The cautious outlook has been caused by a falling US housing market, a credit crunch, and rising food and fuel costs.
"Retailers knew they had to offer promotions enticing enough to get shoppers out of bed on a chilly day, and they delivered," said Tracy Mullin, chief executive of the National Retail Federation.
"Though retailers are anticipating a challenging holiday season, they are encouraged by the enthusiasm that their Black Friday sales generated."
The Thanksgiving weekend accounts for about 10% of all holiday sales.
Black Friday, one of the busiest shopping days of the year, used to be the day when a lot of retailers turned profits - literally going into the black - for the whole year.

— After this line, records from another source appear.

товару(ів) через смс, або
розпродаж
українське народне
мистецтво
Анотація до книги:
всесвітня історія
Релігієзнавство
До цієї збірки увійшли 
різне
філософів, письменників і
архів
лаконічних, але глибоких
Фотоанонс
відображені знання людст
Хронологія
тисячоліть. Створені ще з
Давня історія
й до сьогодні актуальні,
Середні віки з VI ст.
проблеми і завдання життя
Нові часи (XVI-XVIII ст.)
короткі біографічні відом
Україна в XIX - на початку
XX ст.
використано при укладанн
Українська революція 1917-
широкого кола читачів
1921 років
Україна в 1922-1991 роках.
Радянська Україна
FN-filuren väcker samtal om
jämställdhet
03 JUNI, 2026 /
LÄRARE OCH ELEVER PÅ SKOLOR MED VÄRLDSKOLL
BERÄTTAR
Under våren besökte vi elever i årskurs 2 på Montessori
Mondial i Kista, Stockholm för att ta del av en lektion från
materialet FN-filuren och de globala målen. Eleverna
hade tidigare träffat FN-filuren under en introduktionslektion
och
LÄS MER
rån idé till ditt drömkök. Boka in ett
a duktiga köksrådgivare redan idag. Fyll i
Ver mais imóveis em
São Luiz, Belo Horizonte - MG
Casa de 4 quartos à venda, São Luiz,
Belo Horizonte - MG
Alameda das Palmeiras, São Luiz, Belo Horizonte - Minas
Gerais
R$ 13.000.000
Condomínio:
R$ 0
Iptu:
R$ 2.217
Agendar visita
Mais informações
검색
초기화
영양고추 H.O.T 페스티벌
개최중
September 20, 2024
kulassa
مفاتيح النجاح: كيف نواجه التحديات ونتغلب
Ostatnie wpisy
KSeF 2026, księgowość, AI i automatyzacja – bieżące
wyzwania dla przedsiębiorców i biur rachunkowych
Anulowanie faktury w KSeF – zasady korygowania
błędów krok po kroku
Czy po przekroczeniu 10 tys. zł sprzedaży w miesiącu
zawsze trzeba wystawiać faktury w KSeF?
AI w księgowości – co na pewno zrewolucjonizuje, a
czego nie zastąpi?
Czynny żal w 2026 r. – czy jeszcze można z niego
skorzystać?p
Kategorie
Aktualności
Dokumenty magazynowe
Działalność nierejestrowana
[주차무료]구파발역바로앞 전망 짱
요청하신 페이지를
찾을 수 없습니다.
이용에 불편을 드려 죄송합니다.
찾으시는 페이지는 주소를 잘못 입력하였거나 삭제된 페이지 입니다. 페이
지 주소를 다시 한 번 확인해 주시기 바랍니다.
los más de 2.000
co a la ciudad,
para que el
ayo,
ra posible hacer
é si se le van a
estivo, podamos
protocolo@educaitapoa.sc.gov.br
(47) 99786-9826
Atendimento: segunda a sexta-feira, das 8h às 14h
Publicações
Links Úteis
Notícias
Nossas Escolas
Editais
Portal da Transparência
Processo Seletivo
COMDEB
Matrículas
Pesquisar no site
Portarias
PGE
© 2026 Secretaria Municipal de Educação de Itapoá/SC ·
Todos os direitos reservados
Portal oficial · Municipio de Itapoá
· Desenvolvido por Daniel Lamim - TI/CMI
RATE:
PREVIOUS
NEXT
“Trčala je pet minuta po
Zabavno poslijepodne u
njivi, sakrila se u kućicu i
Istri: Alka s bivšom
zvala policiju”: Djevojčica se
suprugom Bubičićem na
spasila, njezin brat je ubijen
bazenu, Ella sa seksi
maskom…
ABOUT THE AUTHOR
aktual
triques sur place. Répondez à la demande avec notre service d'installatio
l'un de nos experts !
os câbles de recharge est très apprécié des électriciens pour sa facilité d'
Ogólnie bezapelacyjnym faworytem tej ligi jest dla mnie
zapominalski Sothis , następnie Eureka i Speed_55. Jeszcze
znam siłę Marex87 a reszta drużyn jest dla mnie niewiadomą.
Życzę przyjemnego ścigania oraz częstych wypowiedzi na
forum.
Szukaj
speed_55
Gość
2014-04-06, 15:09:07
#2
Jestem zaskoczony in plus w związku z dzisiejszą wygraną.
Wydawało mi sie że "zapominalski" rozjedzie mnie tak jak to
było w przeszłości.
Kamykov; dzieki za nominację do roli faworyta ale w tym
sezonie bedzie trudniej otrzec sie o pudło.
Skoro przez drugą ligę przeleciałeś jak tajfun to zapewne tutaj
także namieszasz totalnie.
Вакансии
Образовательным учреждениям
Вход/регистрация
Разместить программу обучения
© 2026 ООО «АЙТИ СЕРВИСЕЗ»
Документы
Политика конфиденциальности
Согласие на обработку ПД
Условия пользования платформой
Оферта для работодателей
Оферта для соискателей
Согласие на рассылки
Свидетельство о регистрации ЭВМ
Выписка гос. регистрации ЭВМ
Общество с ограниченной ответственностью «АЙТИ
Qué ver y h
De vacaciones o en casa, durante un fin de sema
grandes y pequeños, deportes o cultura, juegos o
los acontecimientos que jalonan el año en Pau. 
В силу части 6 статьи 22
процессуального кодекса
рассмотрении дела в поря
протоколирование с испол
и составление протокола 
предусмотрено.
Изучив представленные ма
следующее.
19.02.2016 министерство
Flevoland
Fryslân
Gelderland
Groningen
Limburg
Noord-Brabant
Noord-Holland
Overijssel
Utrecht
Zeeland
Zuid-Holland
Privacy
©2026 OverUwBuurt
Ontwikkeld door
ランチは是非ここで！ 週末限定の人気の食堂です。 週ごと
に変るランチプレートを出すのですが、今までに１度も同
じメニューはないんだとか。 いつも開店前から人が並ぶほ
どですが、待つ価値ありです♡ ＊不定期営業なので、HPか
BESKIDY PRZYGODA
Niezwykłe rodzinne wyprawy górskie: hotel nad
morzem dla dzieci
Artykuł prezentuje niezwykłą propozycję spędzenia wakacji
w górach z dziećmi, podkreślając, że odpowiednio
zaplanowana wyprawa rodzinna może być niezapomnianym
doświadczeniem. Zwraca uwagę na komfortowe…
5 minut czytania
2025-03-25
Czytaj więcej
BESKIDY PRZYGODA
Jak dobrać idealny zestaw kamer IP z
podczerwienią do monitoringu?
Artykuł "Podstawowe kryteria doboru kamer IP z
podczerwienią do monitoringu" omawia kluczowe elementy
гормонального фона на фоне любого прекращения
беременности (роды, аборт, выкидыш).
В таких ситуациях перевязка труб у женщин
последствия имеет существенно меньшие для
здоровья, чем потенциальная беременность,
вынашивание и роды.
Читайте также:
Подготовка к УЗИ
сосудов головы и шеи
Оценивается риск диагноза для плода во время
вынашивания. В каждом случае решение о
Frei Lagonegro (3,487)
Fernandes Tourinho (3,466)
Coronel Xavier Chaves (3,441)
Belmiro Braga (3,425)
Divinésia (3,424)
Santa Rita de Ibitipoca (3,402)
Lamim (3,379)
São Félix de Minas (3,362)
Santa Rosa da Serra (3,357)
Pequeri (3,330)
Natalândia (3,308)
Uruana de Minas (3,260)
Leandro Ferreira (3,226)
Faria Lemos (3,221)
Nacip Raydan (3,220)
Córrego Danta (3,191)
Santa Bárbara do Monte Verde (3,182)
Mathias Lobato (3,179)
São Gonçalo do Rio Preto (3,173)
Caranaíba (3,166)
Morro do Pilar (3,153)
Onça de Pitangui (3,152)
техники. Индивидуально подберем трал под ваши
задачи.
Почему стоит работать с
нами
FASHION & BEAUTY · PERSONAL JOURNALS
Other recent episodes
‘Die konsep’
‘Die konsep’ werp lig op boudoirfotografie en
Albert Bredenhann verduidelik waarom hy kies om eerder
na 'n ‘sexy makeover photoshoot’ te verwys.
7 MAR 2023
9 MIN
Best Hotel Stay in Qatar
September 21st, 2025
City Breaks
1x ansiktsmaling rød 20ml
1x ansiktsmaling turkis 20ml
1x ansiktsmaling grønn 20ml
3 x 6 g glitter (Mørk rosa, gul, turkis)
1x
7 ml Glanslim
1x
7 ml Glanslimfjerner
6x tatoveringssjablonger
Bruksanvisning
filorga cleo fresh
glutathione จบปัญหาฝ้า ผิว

This year stores started offering discounts and extended their working hours several weeks ago, expecting a difficult time ahead.
The most recent official data from the Commerce Department showed that retail sales rose by just 0.2% in October, compared with September's 0.7% gain.
Shoppers braved freezing conditions
At the same time, some of America's largest retail firms, such as Macy's, Limited Brands, JC Penny and Nordstrom, all saw same-store sales fall last month.
The downturn in the housing market has centred on record levels of mortgage defaults in the so-called sub-prime sector, which specialises in higher risk loans to people with poor credit histories, or those on lower incomes.
Most of the main US banks have subsequently lost billions of dollars after having to write-off their exposure to this bad debt.
The crisis has made the banks much less willing to lend among themselves or to other borrowers, both reducing and pushing up the price of available credit.
America's central bank, the Federal Reserve, has confirmed that economic growth is now slowing.
Earlier this week it cut its forecast for 2008's economic growth to a range of 1.8% to 2.5%. Previously it has predicted growth of between 2.5% and 2.75% for next year.